Big Data project
Big Data Project
For the big data project, you can work alone or work in a group (not more than 5). The purpose of the project is for you to gain experience in applying statistical method of multiple regression.
Submission Start Date – December 6, 2019
Submission Due Date – December 12, 2019
Questions and lab hours: normal class meetings and email communications.
Project Description
The general description of this project stems from research associated with self-efficacy and its relationship with academic performance and persistent.
The standard project is to use multiple regression analysis to analyze a data set. The data set is a study of student persistent enrolling in the next semester based on Gender, Age, GPA, a 22 questionnaire on self-efficacy, and student enrollment status.
The educational researcher wants to study the relationship between student enrollment status as it relates to gender, age, GPA, and the total response to a 22 questionnaire survey.
Data Sets
The data consist of 132 students at a 2-year college. The data is in pdf format, so it will require input to Excel or conversion to Excel.
For the qualitative variables use the following to prepare data.
Gender – 0 represents female, 1 represents male
Age – 0 represents student age (18 – 25), 1 represents student age (26 – older)
GPA – student’s current grade point average
Total Q – total of the 22 questions (all question responses come from a scale of 1 – 5, where 5 high.
Enrollment status – 0 represents not enrolled, 1 represents enrolled.
Items to turn in
1. BigDataProjectTemplate Excel Sheet with the following:
a. Group Names in tab 1, list of group member names if you not working alone.
c. The data setup for the multiple regression should include in the tab name Data Setup for Regression
d. include a residual output, may require research ( See examples of how to use Multiple Linear Regression using Microsoft Excel)

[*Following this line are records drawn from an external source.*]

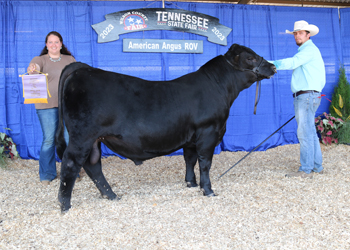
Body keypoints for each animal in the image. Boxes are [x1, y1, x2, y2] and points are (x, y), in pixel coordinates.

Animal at [56, 44, 278, 212]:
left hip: (94, 139)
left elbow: (190, 159)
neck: (218, 87)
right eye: (250, 58)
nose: (273, 67)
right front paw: (208, 190)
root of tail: (82, 69)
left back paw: (111, 195)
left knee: (92, 165)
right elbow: (205, 163)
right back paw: (65, 205)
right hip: (82, 136)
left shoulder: (191, 137)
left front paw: (191, 184)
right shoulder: (208, 132)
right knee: (71, 163)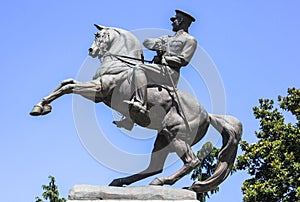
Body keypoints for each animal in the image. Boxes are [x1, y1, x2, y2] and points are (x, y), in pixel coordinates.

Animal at [29, 25, 241, 193]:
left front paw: (40, 107)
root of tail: (208, 115)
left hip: (174, 135)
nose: (91, 50)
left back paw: (159, 182)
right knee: (155, 166)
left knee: (191, 161)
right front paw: (41, 106)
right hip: (163, 138)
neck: (119, 62)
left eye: (99, 35)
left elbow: (68, 87)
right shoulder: (96, 88)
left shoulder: (99, 90)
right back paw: (121, 181)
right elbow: (66, 82)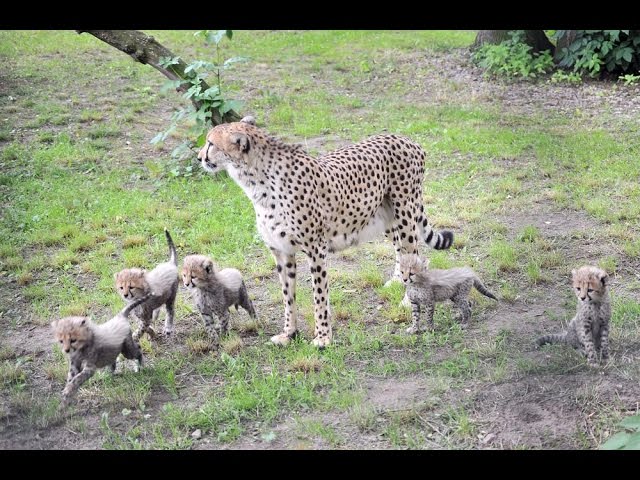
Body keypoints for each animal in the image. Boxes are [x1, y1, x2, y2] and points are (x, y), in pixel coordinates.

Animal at [198, 117, 452, 346]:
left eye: (211, 143)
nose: (200, 157)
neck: (257, 182)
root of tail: (405, 138)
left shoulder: (316, 249)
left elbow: (319, 297)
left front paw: (322, 338)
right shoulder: (281, 252)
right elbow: (287, 297)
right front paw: (289, 333)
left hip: (405, 213)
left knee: (413, 251)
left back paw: (408, 299)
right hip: (385, 217)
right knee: (401, 249)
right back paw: (398, 281)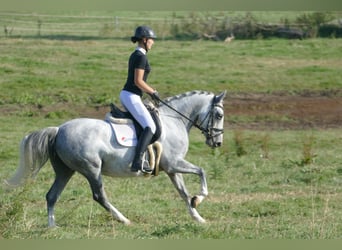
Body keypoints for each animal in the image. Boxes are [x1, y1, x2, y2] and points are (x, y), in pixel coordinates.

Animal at [5, 90, 226, 227]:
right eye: (219, 115)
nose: (217, 143)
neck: (175, 120)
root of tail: (59, 129)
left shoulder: (172, 169)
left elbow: (183, 193)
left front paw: (198, 217)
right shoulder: (174, 163)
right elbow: (201, 172)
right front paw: (199, 198)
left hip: (65, 171)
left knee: (52, 195)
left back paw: (52, 226)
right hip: (91, 169)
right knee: (99, 196)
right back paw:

2. The following questions are included in the BigDataProjectTemplate sheet in the tab name Questions and Answers.
a. The estimated multiple regression analysis equation.
b. Does the model work? Research this question, use the Significance F value and compare it using p-value.
c. How well does the model work? Research this question using p-values and R Square.
d. Which variables contribute to the model? Research this question using p-values.
e. General interpretation of the data and the data analysis.
3. Upload BigDataProjectTemplate as file BigDataProject your name
4. Each group member should upload as individual upload.